In our examination, we have assumed the genuineness of all signatures, the authenticity of all documents submitted to us as original documents, and the conformity to original documents of all documents submitted to us as copies, the legal capacity of natural persons who are signatories to the documents examined by us and the legal power and authority of all persons signing on behalf of parties (other than the Company) to all documents.
In rendering the opinion expressed below, we have assumed that prior to the issuance of any of the Shares, there will exist under the Charter the requisite number of authorized but unissued shares of common stock. In addition, we have assumed (i) the resolutions authorizing the Company to issue the Shares in accordance with the terms and conditions of the Plan will remain in effect and unchanged at all times during which the Shares are issued by the Company, and (ii) the Registration Statement, and any amendments thereto, at the time of issuance of the Shares, will continue to be effective under the Securities Act.
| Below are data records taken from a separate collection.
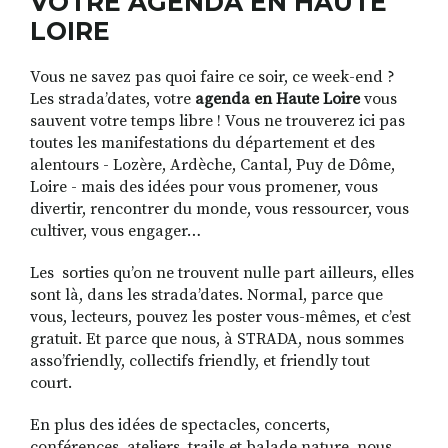
VOTRE AGENDA EN HAUTE
LOIRE
Vous ne savez pas quoi faire ce soir, ce week-end ?
RECHERCHER
S'ABONNER
Les strada’dates, votre
agenda en Haute Loire
vous
S'INSCRIRE À LA NEWSLETTER
sauvent votre temps libre ! Vous ne trouverez ici pas
FACEBOOK
INSTAGRAM
LINKEDIN
YOUTUBE
toutes les manifestations du département et des
alentours - Lozère, Ardèche, Cantal, Puy de Dôme,
Loire - mais des idées pour vous promener, vous
divertir, rencontrer du monde, vous ressourcer, vous
cultiver, vous engager…
Les sorties qu’on ne trouvent nulle part ailleurs, elles
sont là, dans les strada’dates. Normal, parce que
vous, lecteurs, pouvez les poster vous-mêmes, et c’est
gratuit. Et parce que nous, à STRADA, nous sommes
asso’friendly, collectifs friendly, et friendly tout
court.
En plus des idées de spectacles, concerts,
conférences, ateliers, trails et balade nature, nous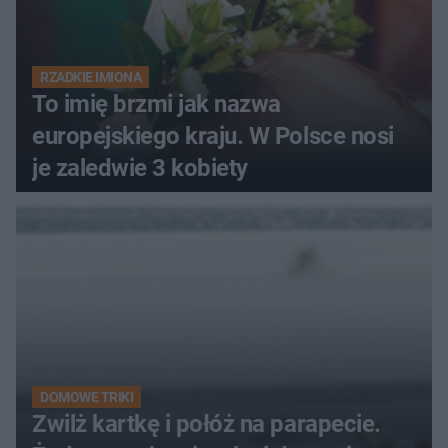
RZADKIE IMIONA
To imię brzmi jak nazwa
europejskiego kraju. W Polsce nosi
je zaledwie 3 kobiety
DOMOWE TRIKI
Zwilż kartkę i połóż na parapecie.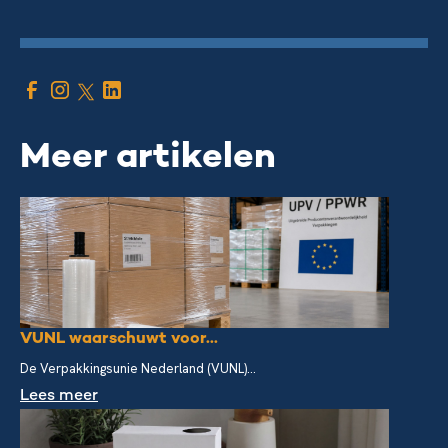
Meer artikelen
VUNL waarschuwt voor...
De Verpakkingsunie Nederland (VUNL)...
Lees meer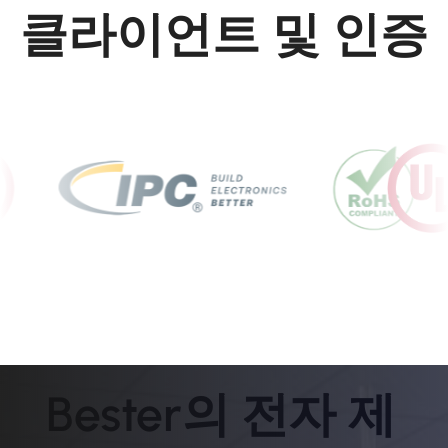
클라이언트 및 인증
Bester의 전자 제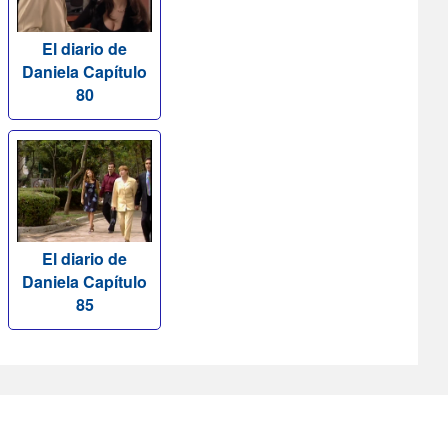
El diario de
Daniela Capítulo
80
El diario de
Daniela Capítulo
85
Subject to the foregoing and the other matters set forth herein, it is our opinion that when the Shares shall have been duly registered on the books of the transfer agent and registrar therefor in the name or on behalf of the holder(s) and have been issued by the Company against payment therefor (not less than par value) in the circumstances contemplated by the Plan, assuming in each case that the individual issuances, grants or awards under the Plan are duly authorized by all necessary corporate action and duly issued, granted or awarded and exercised in accordance with the requirements of law and the Plan (and, in each case, the agreements and awards duly adopted thereunder and in accordance therewith), the issue and sale of the Shares will have been duly authorized by all necessary corporate action of the Company, and the Shares will be validly issued, fully paid and non-assessable.
We are members of the Bar of the State of New York and the foregoing opinion is limited to the General Corporation Law of the State of Delaware.
We hereby consent to the filing of this opinion as an exhibit to the Registration Statement. In giving this consent, we do not admit that we are in the category of persons whose consent is required under Section 7 of the Securities Act or the rules and regulations of the Commission thereunder.